What’s more, the tool is available free of cost and can optionally be used completely offline. That’s right, no internet required! Take a look at SHD FAQ for full details.
SHD can integrate directly into your vSphere environment or it can remain separate and be used for analysis of log files or “log bundles” as VMware calls them.
My preferred way of working is to keep SHD as separate from the environment under analysis as possible. I don’t want to skew my findings by deploying yet more VMs on an environment that is already suffering.
Therefore, I’ll deploy SHD as a VM on my laptop and use it to analyse log bundles. This also helps with “mobile analysis” - I can fire up the SHD VM on my laptop at anytime and I’m ready!
Grab the latest OVA from https://customerconnect.vmware.com/downloads/get-download?downloadGroup=SKYLINE_HD_VSPHERE
Given that Skyline Health Diagnostics (SHD) is delivered from VMware in the form of an OVA, means that the appliance can be deployed anywhere; into an existing vSphere environment (preferably NOT the environment you are diagnosing) or into VMware Workstation.
As I was going mobile, chose to deploy to VMware Workstation.
I spotted a minor wrinkle when deploying SHD appliance v3.5.0-20430938 into VMware workstation 16.2.4:
Yep, the Network Prefix box is missing. Weird.
OK, lets fix post deployment (assuming I can type the same password I literally set two minutes ago ):
Edit the network config:
Set the correct IP prefix:
Save and reboot:
Could not be any easier. Accept the EULA and choose whether to join the VMware Customer Experience Improvement Program (CEIP).

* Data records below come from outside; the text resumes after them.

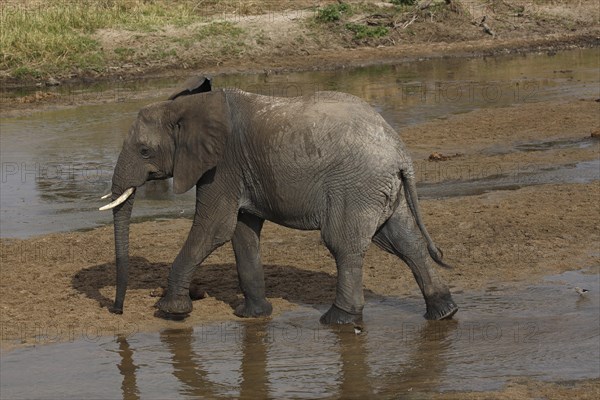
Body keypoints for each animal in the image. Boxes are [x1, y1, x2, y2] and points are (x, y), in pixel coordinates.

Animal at [102, 76, 460, 324]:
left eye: (144, 151)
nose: (117, 310)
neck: (188, 106)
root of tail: (400, 152)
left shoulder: (223, 167)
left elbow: (214, 229)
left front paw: (170, 312)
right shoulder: (240, 172)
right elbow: (242, 232)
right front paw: (252, 315)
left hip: (356, 185)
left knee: (343, 244)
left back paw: (338, 319)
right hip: (381, 187)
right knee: (403, 240)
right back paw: (444, 312)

As I say, I want to be 100% offline here so I opted out of joining the CEIP.
Grab a vCenter or ESXi Log Bundle
Whilst SHD can analyse vCenter and ESXi host log bundles, I’ll concentrate in this post on analysing an ESXi host log bundle.

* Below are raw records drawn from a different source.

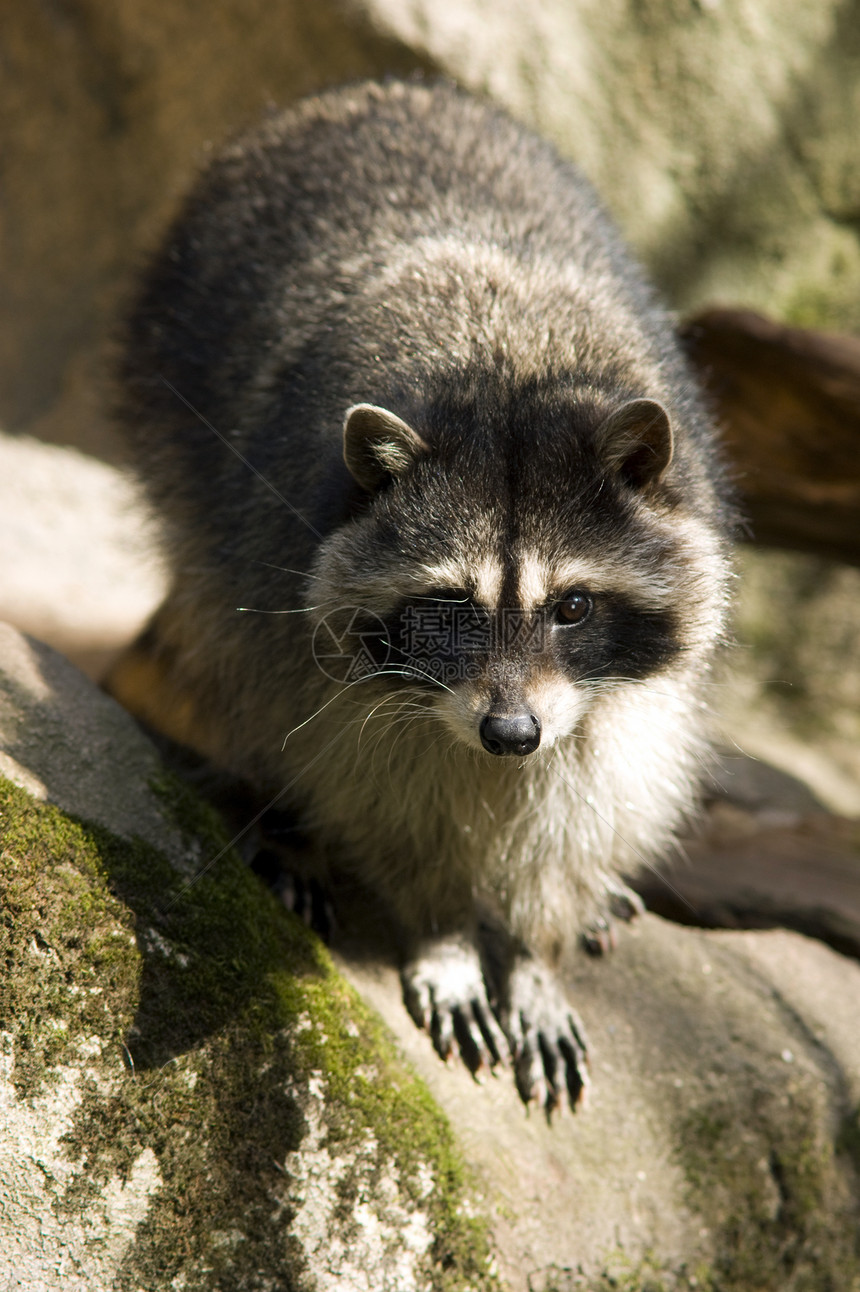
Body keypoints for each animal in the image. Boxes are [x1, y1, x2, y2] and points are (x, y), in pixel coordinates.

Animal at [109, 78, 728, 1111]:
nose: (508, 734)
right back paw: (275, 810)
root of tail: (367, 91)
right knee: (227, 650)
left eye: (572, 607)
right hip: (175, 416)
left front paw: (533, 947)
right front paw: (441, 927)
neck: (511, 372)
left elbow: (590, 792)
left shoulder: (617, 691)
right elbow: (372, 779)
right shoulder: (284, 567)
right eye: (452, 607)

Obtaining a log bundle is simple enough, log in to your problematic ESXi host, select Monitor > Logs > Generate Support Bundle:
Using Skyline Health Diagnostics
Log into SHD using a web browser, the shd-admin account and the password set during OVA deployment:
Again, as I’m offline here, lets select the Upload Bundles option:
Optionally choose whether to tag the analysis and click Upload + Analyze
Allow the tool to do the analysis, and once complete click Show Report:
Let’s take a look at the results:
Obviously I can’t show you the diagnostic results of my client systems (data privacy etc), however I can show you the results of a scan of an ESXi server I have running else where:
Breaking the results down:
- No VMware Security Advisories (VMSA) findings. Nice, no security patching required
- Seven diagnostic findings!
- Two errors, three warnings and two info items to dig into
… and I thought I kept this environment up to snuff …!

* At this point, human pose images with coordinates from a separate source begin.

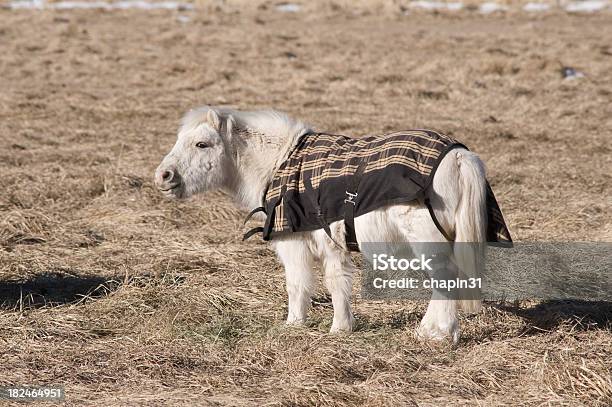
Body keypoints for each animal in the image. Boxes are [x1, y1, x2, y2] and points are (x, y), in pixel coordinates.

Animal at [154, 107, 488, 344]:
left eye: (202, 144)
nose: (163, 176)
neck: (282, 163)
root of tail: (459, 156)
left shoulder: (297, 243)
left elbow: (301, 283)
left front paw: (299, 325)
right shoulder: (332, 246)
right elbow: (335, 282)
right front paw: (340, 327)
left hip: (427, 240)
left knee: (446, 278)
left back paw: (436, 333)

Lets dig into the findings:
Scrolling to the bottom of the page allows you to dig into the findings yet further.
For example, one of my Error findings was that I had NIC connectivity problems on the 9th and 20th of September:
One of the warning findings on my host was that there is a later driver available for my I350 network cards according to the VMware Compatibility Guide (VCG):
Finally, interestingly the other warning finding was regarding Long VMFS3 rsv time:
As you can see from the resolution box in the above screenshot, there is a link to KB 1025299.
Yep, I need to take a look at this. I may have a failing HDD I need to take care of…
Conclusion and Wrap Up
So there we have it, a simple VMware log analysis tool that can be used to shed light on your environment. Even environments that were previously thought to be running OK!
Pairing SHD with VMware Workstation means that someone like myself can “parachute” onto a client site, download log bundles from problematic systems, analyse the bundles using the mobile offline SHD instance on a laptop and in next to no time have direction on issues and areas for further investigation plus remediation.
What’s more, with it’s built in VGC database, the SHD tool can also be used to qualify ESXi builds, showing where driver updates and improvements can be made.